I mentioned Marat/Sade earlier in this thread. The composer is Richard Peaslee. Peter Weiss wrote the words. Here's the deal: While there never was a cd of the movie soundtrack lp, there is a cd (coupled with another Peaslee theatrical song score) of the songs as performed for the stage play. There never was a single lp of the songs from the stage play, but Caedmon issued an lp set of the entire play on 3 lps, as performed by the Royal Shakespeare Company. The Premier label extracted the songs from the complete play for their cd presentation. The performances from stage play to movie are virtually the same, and both are done by the RSC, though the Caedmon/Premier is much better recorded. Patrick Gowers leads the demented band that performs Peaslee's wonderful songs. Bottom line: get the cd if you can find it. The lp is good, too. These songs are amazing, both in and out of context. Quite chilling.
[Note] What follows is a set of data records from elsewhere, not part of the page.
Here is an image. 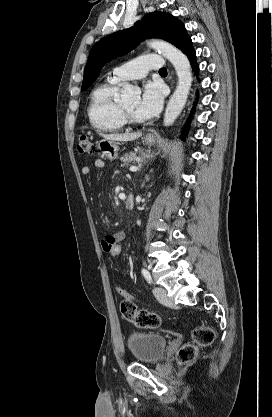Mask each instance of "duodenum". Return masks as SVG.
Returning a JSON list of instances; mask_svg holds the SVG:
<instances>
[{
	"label": "duodenum",
	"mask_w": 272,
	"mask_h": 417,
	"mask_svg": "<svg viewBox=\"0 0 272 417\" xmlns=\"http://www.w3.org/2000/svg\"><path fill=\"white\" fill-rule=\"evenodd\" d=\"M135 203V195L133 193H130L126 200H125V207L127 209H132Z\"/></svg>",
	"instance_id": "410a0bca"
}]
</instances>
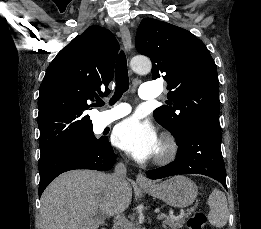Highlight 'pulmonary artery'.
<instances>
[{
	"label": "pulmonary artery",
	"instance_id": "1",
	"mask_svg": "<svg viewBox=\"0 0 261 229\" xmlns=\"http://www.w3.org/2000/svg\"><path fill=\"white\" fill-rule=\"evenodd\" d=\"M158 89V84L141 85L138 91L139 97L142 99H152L157 97L161 92H155ZM130 112V107L127 105L119 104L111 110L104 111L105 120L110 123L127 116Z\"/></svg>",
	"mask_w": 261,
	"mask_h": 229
}]
</instances>
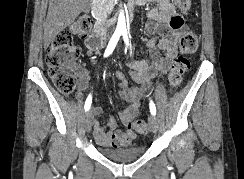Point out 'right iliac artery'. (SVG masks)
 <instances>
[{"instance_id":"right-iliac-artery-1","label":"right iliac artery","mask_w":244,"mask_h":179,"mask_svg":"<svg viewBox=\"0 0 244 179\" xmlns=\"http://www.w3.org/2000/svg\"><path fill=\"white\" fill-rule=\"evenodd\" d=\"M120 36H121V32L113 34V36H112L111 40L109 41L108 46L105 50L104 57H107L110 54H112ZM91 103H92V97H91V95H89L87 97L85 105H84L85 111H88L90 109Z\"/></svg>"}]
</instances>
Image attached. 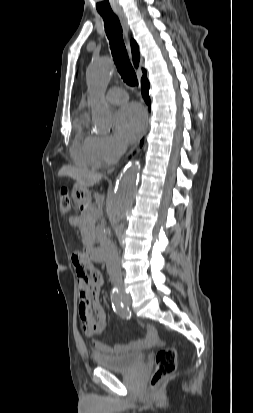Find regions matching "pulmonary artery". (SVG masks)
Listing matches in <instances>:
<instances>
[{"label":"pulmonary artery","mask_w":253,"mask_h":413,"mask_svg":"<svg viewBox=\"0 0 253 413\" xmlns=\"http://www.w3.org/2000/svg\"><path fill=\"white\" fill-rule=\"evenodd\" d=\"M106 99L111 104H122L125 103L128 99L126 92L121 88H112L106 94Z\"/></svg>","instance_id":"e3ab8cb5"}]
</instances>
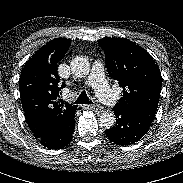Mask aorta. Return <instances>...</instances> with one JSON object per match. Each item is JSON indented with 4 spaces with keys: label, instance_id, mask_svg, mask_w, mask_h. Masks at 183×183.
Segmentation results:
<instances>
[{
    "label": "aorta",
    "instance_id": "762f6f07",
    "mask_svg": "<svg viewBox=\"0 0 183 183\" xmlns=\"http://www.w3.org/2000/svg\"><path fill=\"white\" fill-rule=\"evenodd\" d=\"M72 73L78 77H86L90 72V63L89 61L82 56H77L72 59L70 63ZM116 122V117L112 112H103L99 117L100 126L109 129L114 126Z\"/></svg>",
    "mask_w": 183,
    "mask_h": 183
}]
</instances>
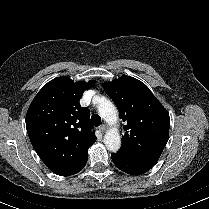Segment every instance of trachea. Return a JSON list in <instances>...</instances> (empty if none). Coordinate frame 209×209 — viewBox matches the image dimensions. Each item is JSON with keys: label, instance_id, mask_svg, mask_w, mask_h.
<instances>
[{"label": "trachea", "instance_id": "1", "mask_svg": "<svg viewBox=\"0 0 209 209\" xmlns=\"http://www.w3.org/2000/svg\"><path fill=\"white\" fill-rule=\"evenodd\" d=\"M91 123L96 127L99 126L101 124L100 116H98L97 114L92 115L91 116Z\"/></svg>", "mask_w": 209, "mask_h": 209}]
</instances>
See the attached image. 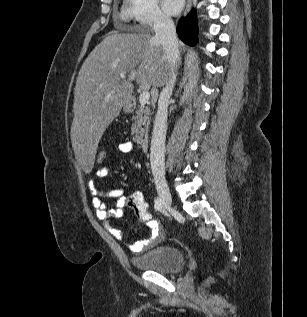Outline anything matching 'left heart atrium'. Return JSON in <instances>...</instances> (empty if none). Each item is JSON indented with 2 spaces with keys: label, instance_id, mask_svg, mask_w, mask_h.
Segmentation results:
<instances>
[{
  "label": "left heart atrium",
  "instance_id": "39dd6f15",
  "mask_svg": "<svg viewBox=\"0 0 307 317\" xmlns=\"http://www.w3.org/2000/svg\"><path fill=\"white\" fill-rule=\"evenodd\" d=\"M184 0H162V6L166 13L175 15L181 11Z\"/></svg>",
  "mask_w": 307,
  "mask_h": 317
}]
</instances>
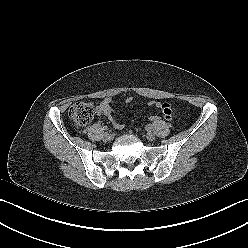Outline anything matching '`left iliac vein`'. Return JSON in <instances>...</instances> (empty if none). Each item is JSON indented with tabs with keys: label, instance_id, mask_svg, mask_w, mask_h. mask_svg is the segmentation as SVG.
Returning a JSON list of instances; mask_svg holds the SVG:
<instances>
[{
	"label": "left iliac vein",
	"instance_id": "left-iliac-vein-1",
	"mask_svg": "<svg viewBox=\"0 0 248 248\" xmlns=\"http://www.w3.org/2000/svg\"><path fill=\"white\" fill-rule=\"evenodd\" d=\"M146 138L149 141H154L156 139L155 135L151 132L147 133Z\"/></svg>",
	"mask_w": 248,
	"mask_h": 248
}]
</instances>
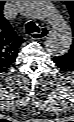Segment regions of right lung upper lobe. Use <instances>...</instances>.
Wrapping results in <instances>:
<instances>
[{"mask_svg": "<svg viewBox=\"0 0 74 122\" xmlns=\"http://www.w3.org/2000/svg\"><path fill=\"white\" fill-rule=\"evenodd\" d=\"M0 1V73L6 71L15 61L19 46L25 40L18 36L9 22L3 17V5Z\"/></svg>", "mask_w": 74, "mask_h": 122, "instance_id": "cb5924a9", "label": "right lung upper lobe"}]
</instances>
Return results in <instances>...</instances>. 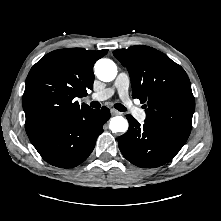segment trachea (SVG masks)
I'll return each mask as SVG.
<instances>
[{"label": "trachea", "instance_id": "obj_1", "mask_svg": "<svg viewBox=\"0 0 221 221\" xmlns=\"http://www.w3.org/2000/svg\"><path fill=\"white\" fill-rule=\"evenodd\" d=\"M100 106H101V104L97 101H92L91 102V107H93V108H100ZM114 107L120 112H125L127 110V108L125 106H123L122 104H120V103H116L114 105Z\"/></svg>", "mask_w": 221, "mask_h": 221}]
</instances>
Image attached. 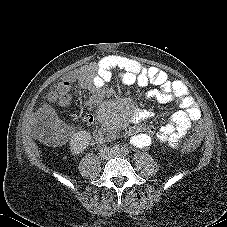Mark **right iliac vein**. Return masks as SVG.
<instances>
[{"label":"right iliac vein","instance_id":"1","mask_svg":"<svg viewBox=\"0 0 227 227\" xmlns=\"http://www.w3.org/2000/svg\"><path fill=\"white\" fill-rule=\"evenodd\" d=\"M109 154H110L109 149H103V150L100 151V157L103 160L107 159Z\"/></svg>","mask_w":227,"mask_h":227}]
</instances>
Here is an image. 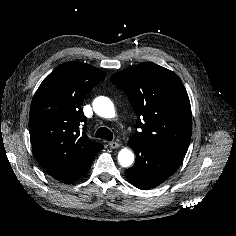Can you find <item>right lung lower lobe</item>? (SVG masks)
<instances>
[{"label": "right lung lower lobe", "mask_w": 236, "mask_h": 236, "mask_svg": "<svg viewBox=\"0 0 236 236\" xmlns=\"http://www.w3.org/2000/svg\"><path fill=\"white\" fill-rule=\"evenodd\" d=\"M94 158L80 162L79 164L49 173L54 179L68 184L81 178L88 172Z\"/></svg>", "instance_id": "right-lung-lower-lobe-1"}]
</instances>
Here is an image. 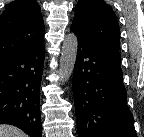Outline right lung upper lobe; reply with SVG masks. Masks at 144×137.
<instances>
[{
  "mask_svg": "<svg viewBox=\"0 0 144 137\" xmlns=\"http://www.w3.org/2000/svg\"><path fill=\"white\" fill-rule=\"evenodd\" d=\"M44 39V22L35 0H15L0 15V62Z\"/></svg>",
  "mask_w": 144,
  "mask_h": 137,
  "instance_id": "cb5924a9",
  "label": "right lung upper lobe"
}]
</instances>
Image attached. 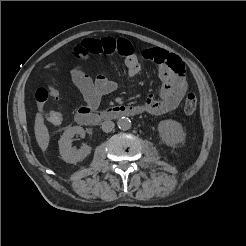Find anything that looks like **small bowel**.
Segmentation results:
<instances>
[{
  "instance_id": "c3829d8e",
  "label": "small bowel",
  "mask_w": 246,
  "mask_h": 246,
  "mask_svg": "<svg viewBox=\"0 0 246 246\" xmlns=\"http://www.w3.org/2000/svg\"><path fill=\"white\" fill-rule=\"evenodd\" d=\"M82 53L87 55L115 54L124 57L129 77L136 76L141 70L140 60L133 45L124 39H87L75 48L73 55L75 58L81 59ZM142 56L157 65L158 75L162 81L159 96L150 95L147 97L145 102L140 105L142 112L158 116L173 111L178 107L187 91L183 61L175 54L160 48L144 50ZM71 78L82 94L86 107L90 109L97 108L102 97L117 88V84L108 77L98 75L92 79L79 67L71 70Z\"/></svg>"
}]
</instances>
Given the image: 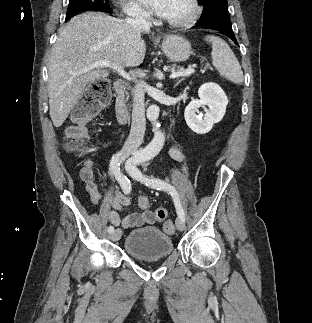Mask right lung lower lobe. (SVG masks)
Here are the masks:
<instances>
[{
  "mask_svg": "<svg viewBox=\"0 0 312 323\" xmlns=\"http://www.w3.org/2000/svg\"><path fill=\"white\" fill-rule=\"evenodd\" d=\"M107 13H110V14H111V13H112V11H111V10H109ZM67 20H68V19H66V21H67Z\"/></svg>",
  "mask_w": 312,
  "mask_h": 323,
  "instance_id": "right-lung-lower-lobe-1",
  "label": "right lung lower lobe"
}]
</instances>
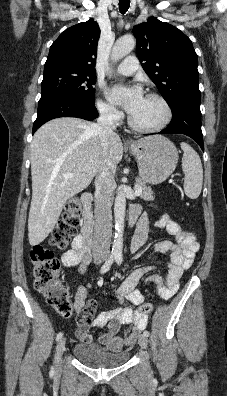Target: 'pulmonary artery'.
<instances>
[{"label": "pulmonary artery", "mask_w": 227, "mask_h": 396, "mask_svg": "<svg viewBox=\"0 0 227 396\" xmlns=\"http://www.w3.org/2000/svg\"><path fill=\"white\" fill-rule=\"evenodd\" d=\"M138 67L137 58L135 56H128L118 65L116 71L122 75H131Z\"/></svg>", "instance_id": "e3ab8cb5"}]
</instances>
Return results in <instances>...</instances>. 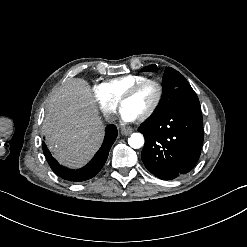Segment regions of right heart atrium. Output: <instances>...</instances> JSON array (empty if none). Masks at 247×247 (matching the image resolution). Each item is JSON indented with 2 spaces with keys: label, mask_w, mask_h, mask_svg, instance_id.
Here are the masks:
<instances>
[{
  "label": "right heart atrium",
  "mask_w": 247,
  "mask_h": 247,
  "mask_svg": "<svg viewBox=\"0 0 247 247\" xmlns=\"http://www.w3.org/2000/svg\"><path fill=\"white\" fill-rule=\"evenodd\" d=\"M94 96L96 97V103L99 105L100 111L104 115L112 113L117 108L119 101H114L107 94V89L104 86H97L94 89Z\"/></svg>",
  "instance_id": "right-heart-atrium-1"
}]
</instances>
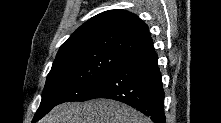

Sorry I missed your earlier mention of Marat/Sade, and thanks much for clarifying all of that! I love the film and the music -- brilliant concept, brilliantly done -- and would love to have a good quality CD of the score and songs. (Seem like something that Kritzerland might want to tackle?) I was able to chase down a copy of the DVD. Incidentally, Judy Collins did an interesting 5+ minute medley of songs from Marat/Sade on her album entitled "In My Life" -- fine album all around (including a beautifully done cover of the title tune, one of the Beatles' most contemplative and moving compositions). Easier to find, and the medley gives a flavor of the Marat/Sade score.

 
 
 Posted:   Sep 26, 2020 - 8:45 AM   
 By:   villagardens553   (Member)

Marat/Sade, the play, film, and music has made a lasting impression on me throughout the years. I've managed to see three local and/or college productions of it over the years but would really love to see a splashy production with the proper number of musicians. The film is incredibly well done. A few years ago I saw an excellent production of Threepenny Opera at Edison Theater/Washington University and when I looked in the orchestra pit and saw all the instruments, I wished the same theater company would do Marat/Sade.

 
 Posted:   Sep 26, 2020 - 2:36 PM   
 By:   Jim Phelps   (Member)

The last place I would expect to find the Brecht-Weill influence is in a production set in revolution-era France!

 
 
 Posted:   Oct 2, 2020 - 4:29 PM   
 By:   EricHG30   (Member)

The last place I would expect to find the Brecht-Weill influence is in a production set in revolution-era France!

Except, of course, Marat/Sade owes everything (well an awful lot) the epic theatre movement of Brecht.